Failure to Prevent Resident Abuse by Family Member
Summary
The facility failed to prevent verbal and physical abuse of a resident by her brother, who had a known history of abusive behavior towards her. Despite previous incidents and a care plan that restricted the brother's visits to supervised window and phone interactions, he was allowed unsupervised access to the resident. This led to multiple instances of verbal and physical abuse, including an incident where he threatened to break her neck and physically shoved her head. The resident, who is severely cognitively impaired and dependent on staff for all activities of daily living, was left vulnerable due to the facility's failure to enforce the care plan and monitor the brother's interactions. Staff members, including CNAs and LPNs, reported hearing the brother's abusive language and witnessing his aggressive behavior, yet these reports were not adequately addressed by the facility's administration. The facility's inaction and lack of proper documentation and communication among staff and management contributed to the continuation of the abuse. Despite being aware of the brother's behavior, the facility did not implement effective interventions to protect the resident, resulting in a situation of Immediate Jeopardy.
Removal Plan
- The administrator initiated the abuse investigation.
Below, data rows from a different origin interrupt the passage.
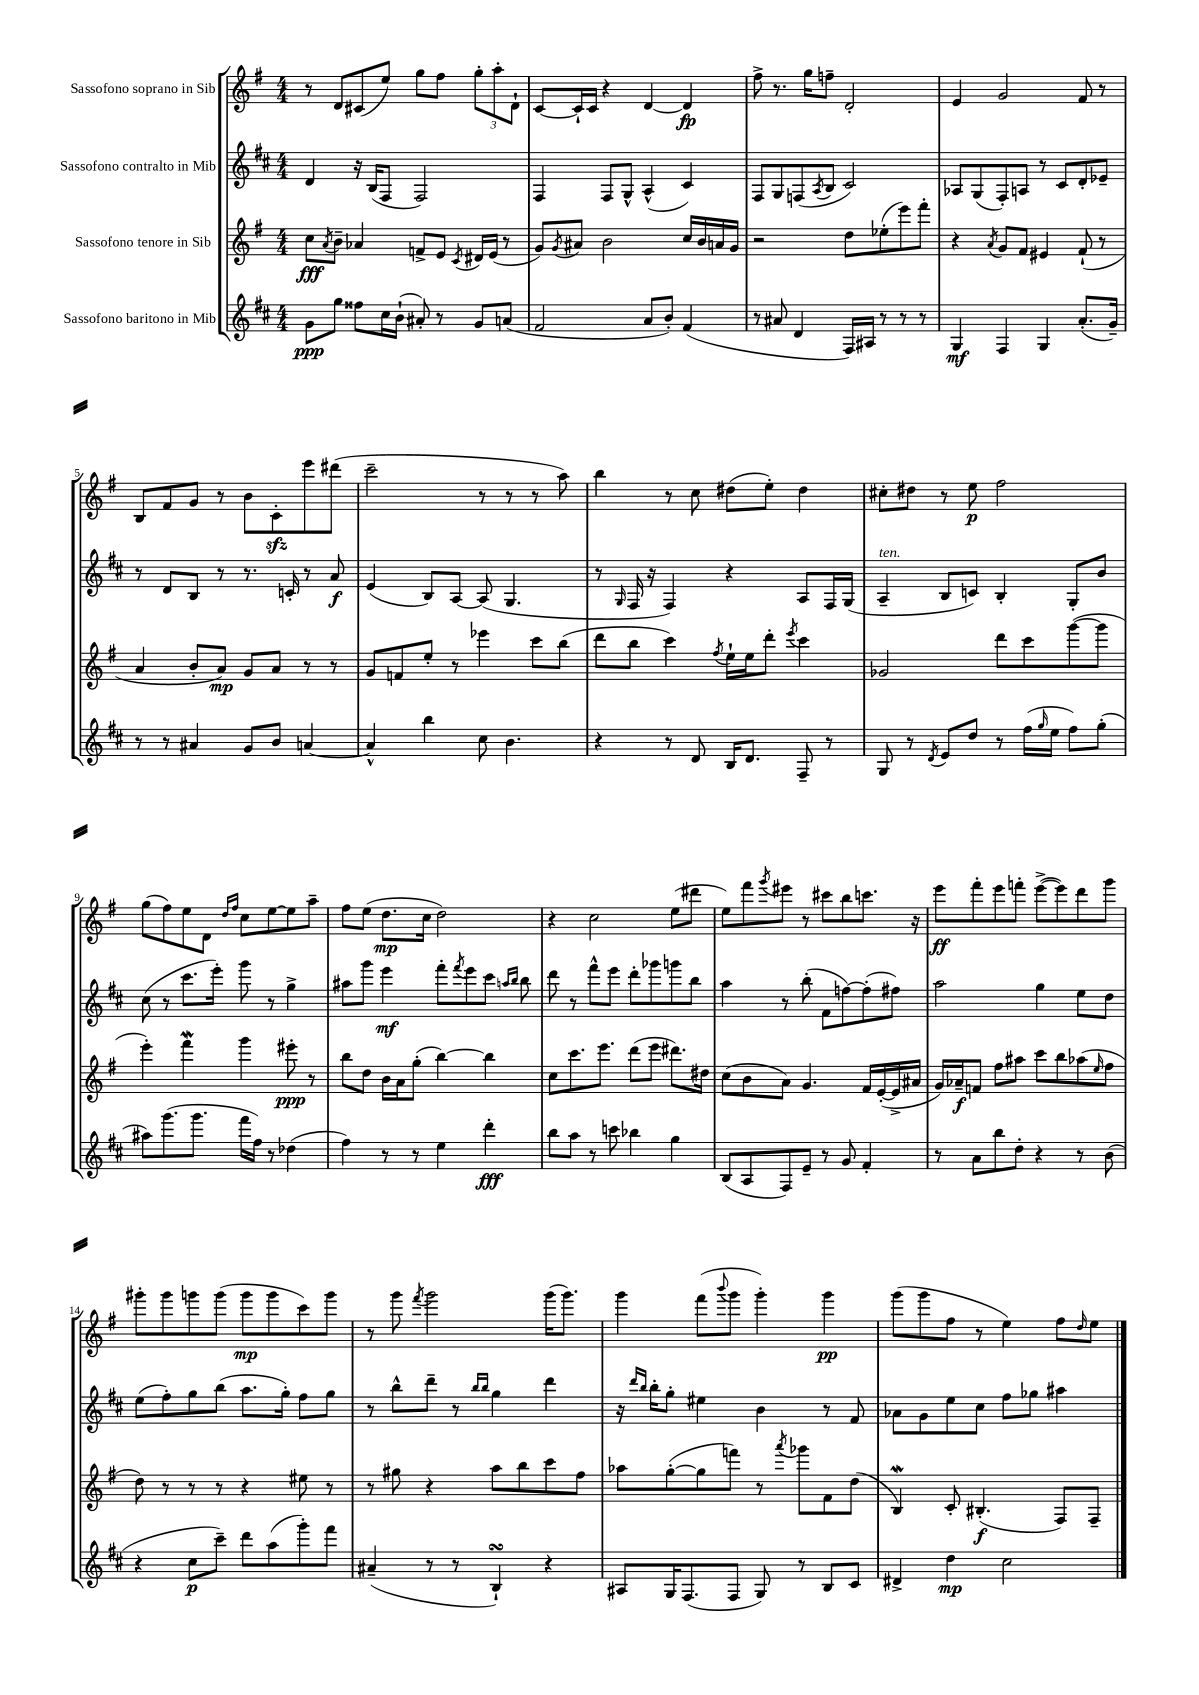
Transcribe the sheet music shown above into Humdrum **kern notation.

**kern	**kern	**kern	**kern
*staff4	*staff3	*staff2	*staff1
*clefG2	*clefG2	*clefG2	*clefG2
*k[f#c#]	*k[f#]	*k[f#c#]	*k[f#]
*M4/4	*M4/4	*M4/4	*M4/4
8g\L	8cc\L	4d/	8r
.	8qa/	.	.
8gg\J	8b~\J	.	8d/L
8ff##\L	4a-/	16r	(8c#/
.	.	(16B/LK	.
16cc#\L	.	8F#/J	8ee/J)
(16b`\JJ	.	.	.
8a#'/)	8f^/L	2F#/)	8gg\L
8r	8e/J	.	8ff#\J
.	8qc/	.	.
8g/L	16d#/LL	.	12gg'\L
.	(16e/JJ	.	.
.	.	.	12aa'\
(8a/J	8r	.	.
.	.	.	12d`\J
=	=	=	=
2f#/	8g/L)	4F#/	[8c/L
.	8qg/	.	.
.	8a#/J	.	16c`/]L
.	.	.	16c/JJ
.	2b\	8F#/L	4r
.	.	8G^^/J	.
8a/L	.	(4A^^/	[4d/
8b'/J)	.	.	.
(4f#/	16cc/LL	4c#/)	4d/]
.	16b/	.	.
.	16a/	.	.
.	16g/JJ	.	.
=	=	=	=
8r	2r	8F#/L	8ff#^\
8a#/	.	8G/	8.r
4d/	.	(8F/	.
.	.	.	16gg\LK
.	.	8qA/	.
.	.	8B/J	8ff~\J
16F#/LL)	8dd\L	2c#/)	2d'/
16A#/JJ	.	.	.
8r	(8ee-'\	.	.
8r	8eee\)	.	.
8r	8fff#'\J	.	.
=	=	=	=
4G/	4r	8A-/L	4e/
.	.	(8G/	.
.	8qa/	.	.
4F#/	8g/L	8F#'/)	2g/
.	8f#/J	8A/J	.
4G/	4e#/	8r	.
.	.	8c#/L	.
(8.a'/L	(8f#`/	8d'/	8f#/
.	8r	8e-~/J	8r
16g~/Jk)	.	.	.
=	=	=	=
8r	4a/	8r	8B/L
8r	.	8d/L	8f#/
4a#/	8b'/L	8B/J	8g/J
.	8a/J)	8r	8r
8g/L	8g/L	8.r	8b\L
8b/J	8a/J	.	8c'\
.	.	16c'/	.
[4a/	8r	8r	8eee\
.	8r	8a/	(8ddd#\J
=	=	=	=
4a^^/]	8g/L	(4e/	2ccc~\
.	8f/	.	.
4bb\	8ee'/J	8B/L)	.
.	8r	[8A/J	.
8cc#\	4eee-\	(8A/]	8r
4.b\	.	4.G/	8r
.	8ccc\L	.	8r
.	(8bb\J	.	8aa\)
=	=	=	=
4r	8ddd\L	8r	4bb\
.	.	16qqG/	.
.	8bb\J	16F#/	.
.	.	16r	.
8r	4ccc\)	4F#/)	8r
8d/	.	.	8cc\
.	8qff#/	.	.
16B/LK	16ee`\LL	4r	(8dd#\L
8.d/J	16ee\J	.	.
.	8ddd'\J	.	8ee'\J)
.	8qeee/	.	.
8F#~/	4ccc\	8A/L	4dd#\
8r	.	16F#/L	.
.	.	(16G/JJ	.
=	=	=	=
8G/	2g-/	4A~/	8cc#'\L
8r	.	.	8dd#\J
8qd/	.	.	.
8e/L	.	8B/L	8r
8dd/J	.	8c/J)	8ee\
8r	8ddd\L	4B'/	2ff#\
(16ff#\LL	8ccc\	.	.
16qqgg/	.	.	.
16ee\JJ	.	.	.
8ff#\L)	([8ggg\	8G'/L	.
(8gg'\J	8ggg\]J	8b/J	.
=	=	=	=
8aa#\L)	4eee'\)	(8cc#\	(8gg\L
(8.ggg\	.	8r	8ff#\)
.	4fff#\	8.ccc#\L	8ee\
8.ggg\J	.	.	.
.	.	.	8d\J
.	.	16eee'\Jk)	.
.	.	.	16qqdd/LL
.	.	.	16qqff#/JJ
16fff#\LL	4ggg\	8ggg\	8cc\L
16ff#\JJ)	.	.	.
8r	.	8r	[8ee\
(4dd-\	8eee#'\	4gg^\	8ee\]
.	8r	.	8aa~\J
=	=	=	=
4ff#\)	8bb\L	8aa#\L	8ff#\L
.	8dd\J	8ggg\J	(8ee\J
8r	16b\LL	4eee\	8.dd\L
.	16a\J	.	.
8r	(8gg'\J	.	.
.	.	.	16cc\Jk
4ee\	[4bb\)	8fff#'\L	2dd\)
.	.	8qfff#/	.
.	.	8eee\	.
4ddd'\	4bb\]	8ccc#\J	.
.	.	16qqaa/LL	.
.	.	16qqbb/JJ	.
.	.	8bb\	.
=	=	=	=
8bb\L	8cc\L	8ddd\	4r
8aa\J	8.ccc\	8r	.
8r	.	8fff#^^\L	2cc\
.	8.eee\J	.	.
8ccc\	.	8eee\J	.
4bb-\	(8ddd\L	8ddd'\L	.
.	8eee\J	8ggg-\	.
4gg\	8.ddd#\L)	8ggg\	(8ee\L
.	.	8bb\J	8ddd#\J
.	16dd#\Jk	.	.
=	=	=	=
(8B/L	(8cc\L	4aa\	8ee\L)
8A/	8b\	.	8fff#\
.	.	.	8qggg/
8F#/)	8a\J)	8r	8eee#\J
8e~/J	4.g/	(8bb'\	8r
8r	.	8f#\L	8ccc#\L
8g/	.	[8ff\)	8bb\
4f#'/	16f#/LL	(8ff'\]	8.ccc\J
.	([16e'/	.	.
.	16e^/]	8ff#\J)	.
.	16a#/JJ	.	16r
=	=	=	=
8r	16g/LL)	2aa\	8eee\L
.	16a-~/J	.	.
8a\L	8f/J	.	8fff#'\
8bb\	8ff#\L	.	8eee\
8dd'\J	8aa#\J	.	8fff'\J
4r	8ccc\L	4gg\	([8eee^\L
.	8bb\	.	8eee\])
8r	(8aa-\	8ee\L	8ddd\
.	16qqee/	.	.
(8b\	8ff#\J	8dd\J	8ggg\J
=	=	=	=
4r	8dd\)	(8ee\L	8ggg#'\L
.	8r	8ff#'\)	8ggg#\
8cc#\L	8r	8gg\	8ggg\
8ccc#~\J)	8r	(8bb\J	(8ggg\J
8ddd\L	4r	8.aa\L	8ggg\L
(8aa\	.	.	8ggg\
.	.	16gg'\Jk)	.
8ggg'\)	8ee#\	8ff#\L	8ccc\)
8fff#\J	8r	8gg\J	8ggg\J
=	=	=	=
(4a#~/	8r	8r	8r
.	8gg#\	8bb^^\L	8ggg\
.	.	.	8qfff#/
8r	4r	8ddd~\J	2ggg\
8r	.	8r	.
.	.	16qqbb/LL	.
.	.	16qqbb/JJ	.
4B`/)	8aa\L	4gg\	.
.	8bb\	.	.
4r	8ccc\	4ddd\	(16ggg\LK
.	.	.	8.ggg\J)
.	8ff#\J	.	.
=	=	=	=
8A#/L	8aa-\L	16r	4ggg\
.	.	16qqddd/LL	.
.	.	16qqbb/JJ	.
.	.	16bb'\LK	.
16G/K	([8gg'\	8gg'\J	.
(8.F#/	.	.	.
.	8gg\]	4ee#\	(8fff#\L
.	.	.	8qqbbb/
8F#/J	8fff\J)	.	8ggg\J
8G/)	8r	4b\	4ggg'\)
.	8qaaa/	.	.
8r	8ggg-\L	.	.
8B/L	8f#\	8r	4ggg\
8c#/J	(8dd\J	8f#/	.
=	=	=	=
4d#^/	4B/)	8a-\L	(8ggg\L
.	.	8g\	8ggg\
4dd\	8c'/	8ee\	8ff#\J
.	(4.B#'/	8cc#\J	8r
2cc#\	.	8ff#\L	4ee\)
.	.	8gg-\J	.
.	8F#/L)	4aa#\	8ff#\L
.	.	.	16qqdd/
.	8F#~/J	.	8ee\J
==	==	==	==
*-	*-	*-	*-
- To ensure the safety and well-being of R2, the DON completed an assessment. The result of the assessment was documented in the resident's EHR, and the attending physician will be notified.
- The following actions were taken to prevent alleged aggressor from perpetrating additional abusive behaviors: Visitor was banned from visitation pending investigation, Police were notified of incident, Interdisciplinary team (IDT) will review and revise R2's care plan and implement interventions to ensure R2's safety, The care plan review and revision were completed by the DON/MDS Nurse.
- All residents have the potential to be affected by the alleged deficiency.
- Administrator and DON education. RNC/designee will provide training to administrator and DON. The training will include abuse prevention, allegation of abuse checklist, reporting abuse within required timeframe, completing investigation per policy and protocols, reporting and investigation injuries of unknown origin, immediate action to ensure all potential abuse allegations are identified, reported, and investigated as abuse to safeguard the residents' safety, protection of residents from further abuse from alleged perpetrators.
- Staff Education - the administrator will provide training to all staff. The training will include abuse prevention including identification of the Abuse Coordinator, reporting abuse allegations to the administrator, abuse investigation procedures and documentation process, reporting and investigation of injuries of unknown origin, immediate action to ensure all potential abuse allegations are identified, reported to the administrator to safeguard the residents' safety, protection of residents from further abuse from alleged perpetrator.
- The training will be started.
- All staff who are not available and/or currently on vacation will also receive the same education upon their return to work. The administrator will provide the same training.
- The facility will provide similar training to the agency staff.
- Residents were interviewed to identify if they felt safe and/or if they have experienced verbal or physical abuse while living in this facility. No concerns were identified.
- Care plan meetings. The IDT will review care plans at least quarterly and as needed.
- As part of monitoring, the Administrator will monitor through facility audit tools five staff members daily for one week and then weekly to ensure any allegations of abuse are reported to the abuse coordinator and investigated and reported to organizations.